Text section.
Segment Open

TCP/IP Addressing
From Wiki99
↑ Computers ↑
← prev: Bootstrap software
next: TCP/IP DNS →
Contents |
IP Addresses: How Computers Address Each Other
The first thing we need to know is how one computer on the internet manages to communicate with another computer. This is done through an IP address, which is that a.b.c.d address (for example 100.27.36.65) which you see occasionally.
A single network
The internet is, like its name suggests, a collection of networks. Each network is, conceptually, a single wire running through all the computers on that network.
In the old days there was literally one wire snaking through all the computers. Nowadays, for reasons of performance and reliability, when we use ethernet we use what are called hubs or switches. The ethernet cables from each computer all plug into a single box, but conceptually those computers are all still joined together with a single wire.
In the case of a wireless network, the "wire" connecting all the computers is more abstract, but the idea is still the same. In this case the "wire" is an agreement that all the computers using a single wireless network all use the same frequency and other signal characteristics when sending and receiving their radio signals.
Because these computers are all connected by a single conceptual wire, every message thrown onto that wire can be seen by every other computer. Each message has a header which gives the address of the destination computer. Each computer reads the header, sees if it is the destination computer, and if so reads the rest of the message.

Segment Closed

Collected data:
Segment Open

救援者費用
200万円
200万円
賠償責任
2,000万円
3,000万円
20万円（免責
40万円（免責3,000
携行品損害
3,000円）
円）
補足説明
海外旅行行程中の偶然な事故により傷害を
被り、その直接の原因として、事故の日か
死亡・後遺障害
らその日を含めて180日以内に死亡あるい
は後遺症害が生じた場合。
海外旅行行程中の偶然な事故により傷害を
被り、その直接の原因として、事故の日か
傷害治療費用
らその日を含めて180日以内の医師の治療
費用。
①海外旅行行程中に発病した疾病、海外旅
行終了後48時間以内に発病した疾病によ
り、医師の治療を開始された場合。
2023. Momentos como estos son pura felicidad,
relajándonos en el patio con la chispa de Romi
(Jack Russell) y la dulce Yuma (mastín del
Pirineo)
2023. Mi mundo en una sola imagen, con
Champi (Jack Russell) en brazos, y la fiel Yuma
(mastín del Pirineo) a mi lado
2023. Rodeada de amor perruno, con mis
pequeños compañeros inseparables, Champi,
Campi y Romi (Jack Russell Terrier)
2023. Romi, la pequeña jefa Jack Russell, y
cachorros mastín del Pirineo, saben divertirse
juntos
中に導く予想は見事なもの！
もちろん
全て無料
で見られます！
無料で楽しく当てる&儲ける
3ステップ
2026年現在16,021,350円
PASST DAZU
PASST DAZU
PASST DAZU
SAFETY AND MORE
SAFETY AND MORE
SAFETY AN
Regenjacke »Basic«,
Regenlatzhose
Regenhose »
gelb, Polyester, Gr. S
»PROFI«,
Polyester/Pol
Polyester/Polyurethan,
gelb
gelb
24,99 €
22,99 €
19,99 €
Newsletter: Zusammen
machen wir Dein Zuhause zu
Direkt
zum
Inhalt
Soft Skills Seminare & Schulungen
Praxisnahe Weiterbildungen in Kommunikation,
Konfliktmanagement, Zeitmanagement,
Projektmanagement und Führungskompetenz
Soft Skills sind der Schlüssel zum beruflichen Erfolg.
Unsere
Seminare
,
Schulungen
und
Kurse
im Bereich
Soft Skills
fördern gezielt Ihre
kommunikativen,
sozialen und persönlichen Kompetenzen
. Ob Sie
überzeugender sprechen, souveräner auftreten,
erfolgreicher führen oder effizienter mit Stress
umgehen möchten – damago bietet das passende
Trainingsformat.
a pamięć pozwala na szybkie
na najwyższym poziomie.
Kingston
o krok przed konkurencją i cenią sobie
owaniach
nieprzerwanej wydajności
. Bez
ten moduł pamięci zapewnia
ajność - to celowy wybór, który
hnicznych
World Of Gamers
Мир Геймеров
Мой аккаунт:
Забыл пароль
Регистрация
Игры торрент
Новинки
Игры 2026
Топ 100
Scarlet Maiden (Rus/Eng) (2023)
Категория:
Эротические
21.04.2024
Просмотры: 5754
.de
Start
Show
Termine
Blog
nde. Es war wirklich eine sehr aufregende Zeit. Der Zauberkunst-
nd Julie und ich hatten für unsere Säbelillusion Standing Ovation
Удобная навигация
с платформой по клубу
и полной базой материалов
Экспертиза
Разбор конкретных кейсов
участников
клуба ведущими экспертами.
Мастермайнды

Segment Closed

Problem A.
Using the TCP/IP addressing page, answer these:
(i) What example IP address does it give?
(ii) With ethernet today, into what do the cables from each computer plug?
(iii) In a wireless network, what serves as the "wire"?
Problem B.
Reproduce the TCP/IP addressing page word for word, starting at "In the case" and ending at "of the message.".
Answer from the TCP/IP addressing page alone.

Exercise result A.
(i) 100.27.36.65
(ii) Hubs or switches: a single box.
(iii) An agreement that all the computers on a single wireless network use the same frequency and other signal characteristics when sending and receiving their radio signals.

Exercise result B.
In the case of a wireless network, the "wire" connecting all the computers is more abstract, but the idea is still the same. In this case the "wire" is an agreement that all the computers using a single wireless network all use the same frequency and other signal characteristics when sending and receiving their radio signals.
Because these computers are all connected by a single conceptual wire, every message thrown onto that wire can be seen by every other computer. Each message has a header which gives the address of the destination computer. Each computer reads the header, sees if it is the destination computer, and if so reads the rest of the message.